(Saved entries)
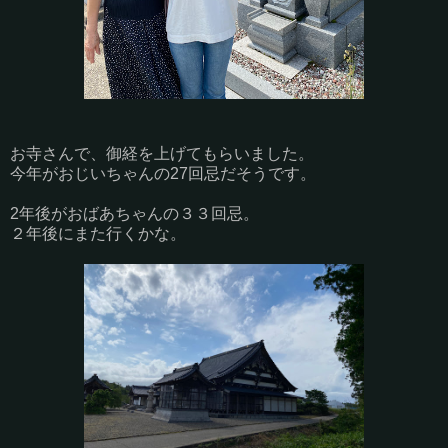
お寺さんで、御経を上げてもらいました。
今年がおじいちゃんの27回忌だそうです。
2年後がおばあちゃんの３３回忌。
２年後にまた行くかな。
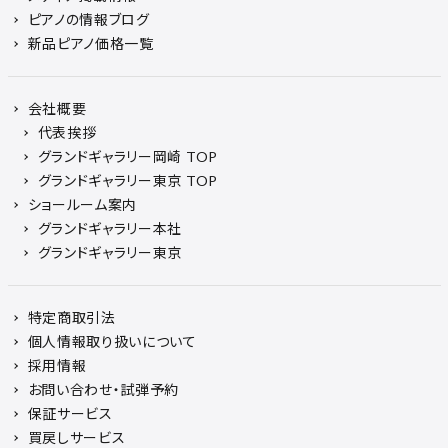
ピアノの情報ブログ
新品ピアノ価格一覧
会社概要
代表挨拶
グランドギャラリー岡崎 TOP
グランドギャラリー東京 TOP
ショールーム案内
グランドギャラリー本社
グランドギャラリー東京
特定商取引法
個人情報取り扱いについて
採用情報
お問い合わせ・試弾予約
保証サービス
買戻しサービス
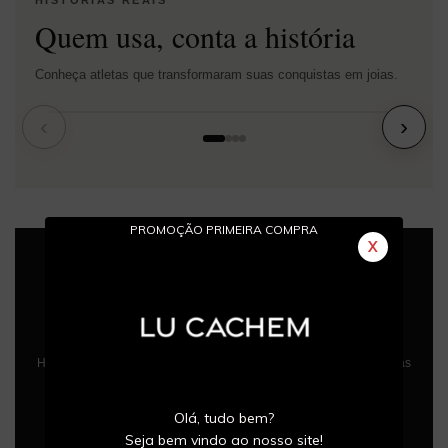
HISTÓRIAS REAIS
Quem usa, conta a história
Conheça atletas que transformaram suas conquistas em joias.
‹
›
PROMOÇÃO PRIMEIRA COMPRA
X
HISTÓRIAS REAIS
Conquistas Eternizadas
Histórias de atletas que transformaram momentos especiais em joias
para toda a vida.
Olá, tudo bem?
Seja bem vindo ao nosso site!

**YOUR OBJECTIVE:** Please rewrite the lines above as a Markdown table with two columns, Row and Text, numbering each line in order. Leave out the pictures and any blank lines.

**OUTPUT OF THE EXERCISE:**
| Row | Text |
|---|---|
| 1 | お寺さんで、御経を上げてもらいました。 |
| 2 | 今年がおじいちゃんの27回忌だそうです。 |
| 3 | 2年後がおばあちゃんの３３回忌。 |
| 4 | ２年後にまた行くかな。 |
| 5 | ピアノの情報ブログ |
| 6 | 新品ピアノ価格一覧 |
| 7 | 会社概要 |
| 8 | 代表挨拶 |
| 9 | グランドギャラリー岡崎 TOP |
| 10 | グランドギャラリー東京 TOP |
| 11 | ショールーム案内 |
| 12 | グランドギャラリー本社 |
| 13 | グランドギャラリー東京 |
| 14 | 特定商取引法 |
| 15 | 個人情報取り扱いについて |
| 16 | 採用情報 |
| 17 | お問い合わせ・試弾予約 |
| 18 | 保証サービス |
| 19 | 買戻しサービス |
| 20 | HISTÓRIAS REAIS |
| 21 | Quem usa, conta a história |
| 22 | Conheça atletas que transformaram suas conquistas em joias. |
| 23 | ‹ |
| 24 | › |
| 25 | PROMOÇÃO PRIMEIRA COMPRA |
| 26 | X |
| 27 | HISTÓRIAS REAIS |
| 28 | Conquistas Eternizadas |
| 29 | Histórias de atletas que transformaram momentos especiais em joias |
| 30 | para toda a vida. |
| 31 | Olá, tudo bem? |
| 32 | Seja bem vindo ao nosso site! |